━━━━━ Exercise data ━━━━━

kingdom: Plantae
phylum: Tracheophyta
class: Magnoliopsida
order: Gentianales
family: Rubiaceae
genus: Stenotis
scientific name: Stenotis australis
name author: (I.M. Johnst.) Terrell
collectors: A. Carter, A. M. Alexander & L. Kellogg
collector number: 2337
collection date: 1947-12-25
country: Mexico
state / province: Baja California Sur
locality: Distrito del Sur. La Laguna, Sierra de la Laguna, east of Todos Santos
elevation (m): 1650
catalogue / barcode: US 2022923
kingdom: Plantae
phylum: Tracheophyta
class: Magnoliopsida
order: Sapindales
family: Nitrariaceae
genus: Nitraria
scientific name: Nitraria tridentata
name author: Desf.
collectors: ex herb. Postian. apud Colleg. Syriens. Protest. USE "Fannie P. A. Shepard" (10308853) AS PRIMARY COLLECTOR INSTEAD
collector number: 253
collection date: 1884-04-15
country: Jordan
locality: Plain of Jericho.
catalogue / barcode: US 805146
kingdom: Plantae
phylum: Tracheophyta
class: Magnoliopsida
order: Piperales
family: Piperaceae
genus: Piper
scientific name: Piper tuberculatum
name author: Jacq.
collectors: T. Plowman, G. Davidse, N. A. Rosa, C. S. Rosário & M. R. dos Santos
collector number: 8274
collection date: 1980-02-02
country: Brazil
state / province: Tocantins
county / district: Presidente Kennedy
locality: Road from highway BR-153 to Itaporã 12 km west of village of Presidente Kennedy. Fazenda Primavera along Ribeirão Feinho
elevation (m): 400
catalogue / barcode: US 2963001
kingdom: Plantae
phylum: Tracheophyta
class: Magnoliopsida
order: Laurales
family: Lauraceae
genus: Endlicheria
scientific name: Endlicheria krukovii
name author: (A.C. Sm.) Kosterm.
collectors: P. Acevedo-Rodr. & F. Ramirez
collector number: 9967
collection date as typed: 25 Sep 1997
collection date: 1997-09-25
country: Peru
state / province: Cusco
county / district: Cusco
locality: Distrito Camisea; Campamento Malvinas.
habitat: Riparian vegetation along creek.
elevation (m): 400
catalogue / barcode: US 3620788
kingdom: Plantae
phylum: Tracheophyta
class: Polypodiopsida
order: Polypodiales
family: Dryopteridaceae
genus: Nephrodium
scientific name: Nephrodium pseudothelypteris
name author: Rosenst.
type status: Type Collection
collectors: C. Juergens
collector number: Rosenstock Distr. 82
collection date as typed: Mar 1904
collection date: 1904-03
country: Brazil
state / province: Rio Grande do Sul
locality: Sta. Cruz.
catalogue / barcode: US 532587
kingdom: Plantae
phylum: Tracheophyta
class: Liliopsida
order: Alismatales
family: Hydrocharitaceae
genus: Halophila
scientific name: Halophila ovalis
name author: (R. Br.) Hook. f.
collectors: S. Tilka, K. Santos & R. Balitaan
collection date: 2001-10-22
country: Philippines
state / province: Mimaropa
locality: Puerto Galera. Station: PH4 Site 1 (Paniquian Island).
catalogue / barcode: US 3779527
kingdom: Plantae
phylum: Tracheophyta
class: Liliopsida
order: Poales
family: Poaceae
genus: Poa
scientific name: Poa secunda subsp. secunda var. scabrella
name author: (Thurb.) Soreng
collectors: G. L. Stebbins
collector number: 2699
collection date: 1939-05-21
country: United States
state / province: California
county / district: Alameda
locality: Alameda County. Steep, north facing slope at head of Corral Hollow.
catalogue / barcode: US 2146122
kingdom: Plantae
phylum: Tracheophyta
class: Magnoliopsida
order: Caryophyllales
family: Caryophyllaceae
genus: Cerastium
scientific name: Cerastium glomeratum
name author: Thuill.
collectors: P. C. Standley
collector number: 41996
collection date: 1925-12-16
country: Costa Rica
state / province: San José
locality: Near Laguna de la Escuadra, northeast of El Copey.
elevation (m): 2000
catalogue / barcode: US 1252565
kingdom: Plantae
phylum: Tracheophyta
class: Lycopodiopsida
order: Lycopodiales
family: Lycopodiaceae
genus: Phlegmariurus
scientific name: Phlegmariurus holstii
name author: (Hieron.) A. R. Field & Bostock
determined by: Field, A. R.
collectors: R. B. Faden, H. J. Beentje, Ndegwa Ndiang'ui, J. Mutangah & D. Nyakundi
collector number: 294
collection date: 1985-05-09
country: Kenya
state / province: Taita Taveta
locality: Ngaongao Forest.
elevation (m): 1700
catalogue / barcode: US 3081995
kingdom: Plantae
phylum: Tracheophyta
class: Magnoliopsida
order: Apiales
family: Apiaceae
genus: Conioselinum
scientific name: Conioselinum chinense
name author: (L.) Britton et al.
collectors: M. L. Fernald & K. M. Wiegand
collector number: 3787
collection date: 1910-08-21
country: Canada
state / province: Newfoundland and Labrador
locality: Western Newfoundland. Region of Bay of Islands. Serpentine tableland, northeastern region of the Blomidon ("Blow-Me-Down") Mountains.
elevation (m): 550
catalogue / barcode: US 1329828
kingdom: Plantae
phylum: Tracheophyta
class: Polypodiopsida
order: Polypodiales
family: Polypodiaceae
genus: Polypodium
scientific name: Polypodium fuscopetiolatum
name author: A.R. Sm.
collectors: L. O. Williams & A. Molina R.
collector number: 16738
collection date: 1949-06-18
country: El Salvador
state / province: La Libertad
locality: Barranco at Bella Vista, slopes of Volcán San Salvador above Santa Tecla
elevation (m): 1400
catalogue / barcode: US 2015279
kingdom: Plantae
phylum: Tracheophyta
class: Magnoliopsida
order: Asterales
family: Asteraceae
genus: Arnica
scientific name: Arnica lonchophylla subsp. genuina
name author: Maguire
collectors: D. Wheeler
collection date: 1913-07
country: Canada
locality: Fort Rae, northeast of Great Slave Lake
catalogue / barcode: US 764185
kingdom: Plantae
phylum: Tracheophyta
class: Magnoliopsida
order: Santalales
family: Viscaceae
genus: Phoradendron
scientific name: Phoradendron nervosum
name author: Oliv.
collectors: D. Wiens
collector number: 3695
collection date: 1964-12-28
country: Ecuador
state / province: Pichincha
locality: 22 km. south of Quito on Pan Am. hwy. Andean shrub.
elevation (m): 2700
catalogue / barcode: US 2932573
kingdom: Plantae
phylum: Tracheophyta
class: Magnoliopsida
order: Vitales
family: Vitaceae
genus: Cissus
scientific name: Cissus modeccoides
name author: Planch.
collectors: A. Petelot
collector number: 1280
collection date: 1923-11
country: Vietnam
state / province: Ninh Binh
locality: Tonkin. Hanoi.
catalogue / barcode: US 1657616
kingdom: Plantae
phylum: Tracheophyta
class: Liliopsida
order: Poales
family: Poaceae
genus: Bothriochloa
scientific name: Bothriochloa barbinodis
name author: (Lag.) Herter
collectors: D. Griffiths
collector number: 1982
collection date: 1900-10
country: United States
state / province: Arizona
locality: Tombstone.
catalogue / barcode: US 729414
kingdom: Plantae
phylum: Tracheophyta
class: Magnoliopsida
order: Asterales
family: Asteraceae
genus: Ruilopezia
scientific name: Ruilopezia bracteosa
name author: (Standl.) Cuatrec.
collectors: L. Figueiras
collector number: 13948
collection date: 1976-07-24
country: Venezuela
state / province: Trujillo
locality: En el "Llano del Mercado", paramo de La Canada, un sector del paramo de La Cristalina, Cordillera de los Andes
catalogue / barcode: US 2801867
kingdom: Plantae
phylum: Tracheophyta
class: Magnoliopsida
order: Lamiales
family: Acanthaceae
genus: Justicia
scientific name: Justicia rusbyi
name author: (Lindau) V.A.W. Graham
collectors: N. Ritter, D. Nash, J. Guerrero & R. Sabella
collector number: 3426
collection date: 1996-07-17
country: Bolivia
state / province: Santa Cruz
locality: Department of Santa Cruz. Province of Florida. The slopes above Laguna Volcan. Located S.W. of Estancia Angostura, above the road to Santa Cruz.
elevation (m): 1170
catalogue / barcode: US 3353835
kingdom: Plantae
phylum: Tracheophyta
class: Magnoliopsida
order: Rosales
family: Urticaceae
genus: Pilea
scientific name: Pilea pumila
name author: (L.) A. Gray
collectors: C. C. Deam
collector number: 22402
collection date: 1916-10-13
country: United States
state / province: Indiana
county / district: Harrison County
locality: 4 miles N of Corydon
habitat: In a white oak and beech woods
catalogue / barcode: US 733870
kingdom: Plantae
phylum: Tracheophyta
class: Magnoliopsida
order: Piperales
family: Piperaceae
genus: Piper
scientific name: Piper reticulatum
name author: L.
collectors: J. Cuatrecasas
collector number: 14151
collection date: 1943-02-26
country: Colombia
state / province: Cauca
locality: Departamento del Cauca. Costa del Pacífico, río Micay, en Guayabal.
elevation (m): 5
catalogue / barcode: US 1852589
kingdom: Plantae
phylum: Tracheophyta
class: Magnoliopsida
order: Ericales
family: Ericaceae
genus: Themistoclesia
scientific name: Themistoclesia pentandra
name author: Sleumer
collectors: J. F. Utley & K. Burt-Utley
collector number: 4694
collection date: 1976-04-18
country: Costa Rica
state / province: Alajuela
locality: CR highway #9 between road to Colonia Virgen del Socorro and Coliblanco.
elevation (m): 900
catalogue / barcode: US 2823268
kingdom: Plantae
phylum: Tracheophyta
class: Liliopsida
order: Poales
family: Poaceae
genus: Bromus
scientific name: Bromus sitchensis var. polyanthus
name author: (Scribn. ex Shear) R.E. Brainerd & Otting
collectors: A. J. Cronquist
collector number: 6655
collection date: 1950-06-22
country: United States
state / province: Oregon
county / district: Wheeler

━━━━━

Output everything in the records from the line containing "name author: (Thurb.) Soreng" down to the line containing "state / province: San José", both ends included, as a Markdown table with the columns No. and Line. Number each row and leave out any blank lines.

| No. | Line |
|---|---|
| 1 | name author: (Thurb.) Soreng |
| 2 | collectors: G. L. Stebbins |
| 3 | collector number: 2699 |
| 4 | collection date: 1939-05-21 |
| 5 | country: United States |
| 6 | state / province: California |
| 7 | county / district: Alameda |
| 8 | locality: Alameda County. Steep, north facing slope at head of Corral Hollow. |
| 9 | catalogue / barcode: US 2146122 |
| 10 | kingdom: Plantae |
| 11 | phylum: Tracheophyta |
| 12 | class: Magnoliopsida |
| 13 | order: Caryophyllales |
| 14 | family: Caryophyllaceae |
| 15 | genus: Cerastium |
| 16 | scientific name: Cerastium glomeratum |
| 17 | name author: Thuill. |
| 18 | collectors: P. C. Standley |
| 19 | collector number: 41996 |
| 20 | collection date: 1925-12-16 |
| 21 | country: Costa Rica |
| 22 | state / province: San José |